Gábor Áron: "The concept of the exhibition has been a concern of mine for a long time. I have used contrasting pairs in my art before. For example, geometric, man-made pieces and organic natural elements. Through this exhibition, through abstract faces and figures, I would like to formulate the diversity and the drama of the characters. I increase this drama by displaying my message in black, white, and gray. I have used the head motif for a long time, in the current series, with no colour, a clear, dramatic story has been achieved."
Mystically capturing works by Zsuzsa G. Heller in gallery's basement
Éva Köves: "I was pleased to receive the exhibition invitation, because in the last few years I was quite occupied with the concept of image within an image presented in an exhibition space, where the narrative of several smaller images creates a single large-scale construction. The hard and soft theme is also linked to this circle of thoughts, where rigid geometric slid squares appear in soft gestures."

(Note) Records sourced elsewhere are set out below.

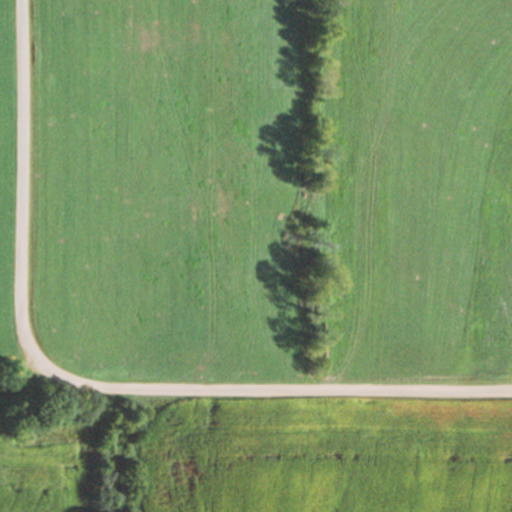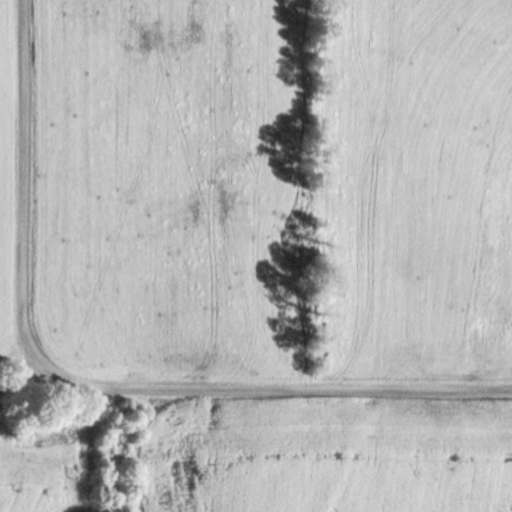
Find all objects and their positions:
road: (90, 380)
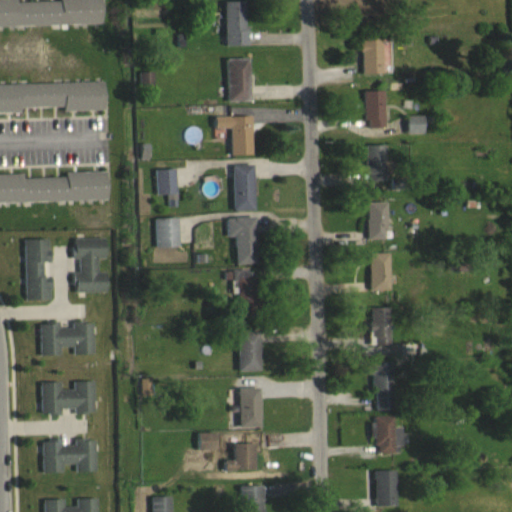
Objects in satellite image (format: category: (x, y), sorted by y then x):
building: (230, 1)
building: (50, 21)
building: (232, 32)
building: (367, 64)
building: (383, 64)
building: (143, 88)
building: (234, 89)
building: (51, 105)
building: (370, 118)
building: (411, 134)
building: (234, 142)
road: (52, 145)
building: (372, 172)
building: (162, 191)
building: (53, 197)
building: (239, 197)
building: (372, 230)
building: (163, 242)
building: (239, 248)
road: (312, 255)
building: (86, 275)
road: (59, 278)
building: (32, 279)
building: (376, 281)
building: (242, 306)
road: (40, 310)
building: (376, 336)
building: (63, 348)
building: (245, 360)
building: (380, 396)
building: (64, 407)
building: (246, 417)
building: (382, 444)
building: (203, 451)
building: (66, 465)
building: (240, 466)
building: (381, 496)
building: (248, 503)
building: (158, 509)
building: (70, 510)
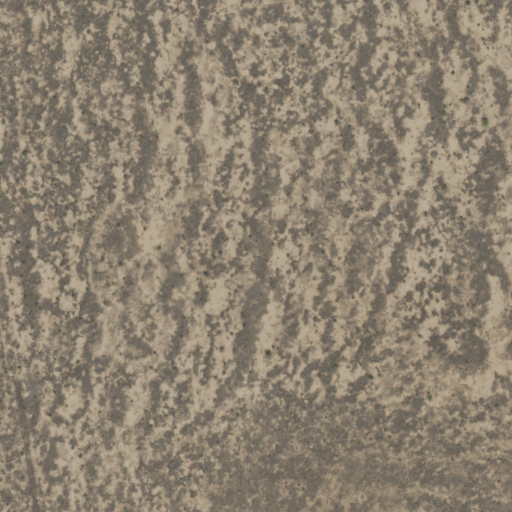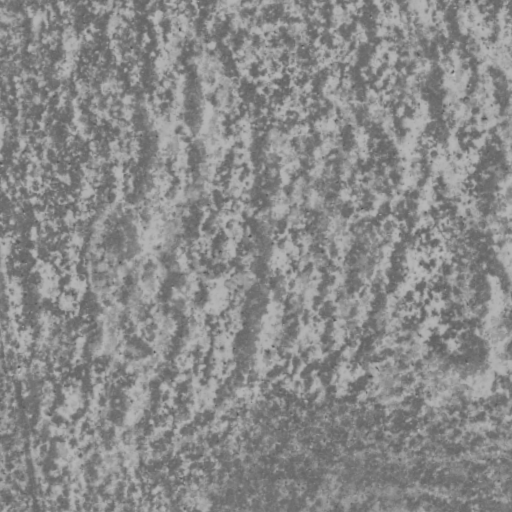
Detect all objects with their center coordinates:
road: (8, 461)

Yengibarian Mamikon: "Human perception constantly analyzes, correlates and corrects. An artwork triggers tension if it disturbs the perception, if the perception of familiar things are in a controversy. Hard-soft, up-down, live-dead... In fact, these are complementary oppositions, their unexpected appearance inevitably recall the other pole as a benchmark. The contrast may be tense between the material and the shape, the expected and the formed surface, the usual and the displayed directions. The sculpture then becomes more than a slice of reality. It evokes new sensations, works through new nerve paths, leads to a deeper reality through new associations."